With a recent announcement on the crowd funding platform Kickstarter, award-winning photographer Eugene Richards speaks to LightBox about his latest book, Red Ball of a Sun Slipping Down, and his motivation to self-publish the project. The following text is adapted from a recent email correspondence.
LightBox: Tell us about the book.
Eugene Richards: Red Ball of a Sun Slipping Down speaks of life in the Arkansas delta, a place that I came to know just over forty years ago when I spent more than four years there working first as a VISTA volunteer, then as a social worker and reporter. My book is about what it was like back in the late '60s, early '70s, a time when cotton, poverty, and racism shaped people's lives.
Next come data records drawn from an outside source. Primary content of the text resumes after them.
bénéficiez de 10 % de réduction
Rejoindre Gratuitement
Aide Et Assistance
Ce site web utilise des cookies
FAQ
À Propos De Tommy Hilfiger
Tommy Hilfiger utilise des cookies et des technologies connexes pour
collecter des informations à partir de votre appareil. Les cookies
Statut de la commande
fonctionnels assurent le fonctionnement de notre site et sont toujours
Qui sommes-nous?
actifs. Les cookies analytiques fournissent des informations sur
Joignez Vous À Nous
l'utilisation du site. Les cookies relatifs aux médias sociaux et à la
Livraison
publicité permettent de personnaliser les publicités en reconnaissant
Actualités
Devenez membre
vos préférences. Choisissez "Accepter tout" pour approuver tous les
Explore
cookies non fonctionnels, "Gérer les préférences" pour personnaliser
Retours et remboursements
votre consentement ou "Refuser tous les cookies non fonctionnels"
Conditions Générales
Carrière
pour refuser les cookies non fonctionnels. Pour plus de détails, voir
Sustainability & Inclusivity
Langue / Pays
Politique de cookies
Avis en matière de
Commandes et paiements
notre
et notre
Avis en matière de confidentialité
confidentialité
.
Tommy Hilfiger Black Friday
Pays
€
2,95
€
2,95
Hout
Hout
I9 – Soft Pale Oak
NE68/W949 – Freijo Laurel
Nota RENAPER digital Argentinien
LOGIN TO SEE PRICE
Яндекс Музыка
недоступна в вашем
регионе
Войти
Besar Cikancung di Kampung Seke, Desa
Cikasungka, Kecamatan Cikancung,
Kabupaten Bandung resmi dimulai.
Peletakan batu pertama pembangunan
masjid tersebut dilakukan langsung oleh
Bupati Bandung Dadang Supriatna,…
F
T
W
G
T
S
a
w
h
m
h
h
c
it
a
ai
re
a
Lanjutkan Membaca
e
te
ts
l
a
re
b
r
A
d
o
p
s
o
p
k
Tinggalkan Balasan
This is shown in black-and-white photographs that have never been published before. But the book is also about the place now, a place that has been called by some the heart of the south. I've interwoven recent color work with the black-and-white photographs and a short story that relates my relationship with an impoverished delta woman, but also addresses my own concerns with aging and mortality.
LB: How many years of work does it span?
ER: There are close to 50 photographs in my not-quite-finished design, approximately half black-and-white, half color. The black-and-white photographs were made between 1969 and 1972, although a few of these were made in 1986. All but one of the color photographs were made in 2010.
LB: When did you realize that you have another book?
ER: It was in 2010 that I returned to the delta on assignment for National Geographic. My first impulse was to try to find evidence of what I experienced there during my early years, only to realize that, with a few exceptions, most everyone and everything that I knew was gone. But the memories of my time there persisted. And even as I was photographing for the magazine, it would seem that the past was overlapping the present. But it wasn't until this past winter that I went back into my black-and-white contact books and found photographs that I had never noticed before, even though in 1973 I authored a book, Few Comforts or Surprises: The Arkansas Delta. First off, and this might sound strange to some, I never made contact sheets back then of the Arkansas work; I didn't have the money to do so. So going back through the contact sheets that were eventually made in the late '70s was a kind of discovery. And as I did so, I began to see the relationship between then and now in the delta.
LB: Why are you turning to Kickstarter for support?
ER: I'm very fortunate to have been able to publish as many books as I have, though--and I'm speaking for other photographers here as well--authoring books can be a desperate business. You do them because you have to do them as part of what I guess you call the creative process. But on the other hand, they involve a huge amount of time and expense and small, if any, financial return. I've self-published books in the past, most notably Dorchester Days, a book about the neighborhood where I was born and raised. And rather than not have it published at all, I co-published Exploding Into Life, which chronicled my first wife's battle with breast cancer. Then in 2010, after approaching something like seven publishers, I had no choice but to self-publish War Is Personal, my book which chronicles the human consequences of the Iraq war. So I'm not new to the idea of self-publishing. And because this book is one that encompasses issues of race, poverty, and aging, it's one that would not be wholly embraced in a business sense by traditional publishers. After being unceremoniously turned down by two publishers that I've worked with in the past (who most likely don't see a profit in it) and after being asked by a couple of others to provide as much as eighty percent of the production costs, I decided to go it alone again. Which may, in the end, be the only way to produce this book in a true-to-the-material and innovative fashion. So for all these reasons, I'm turning to Kickstarter as a way of asking people to assist in the publication of the book.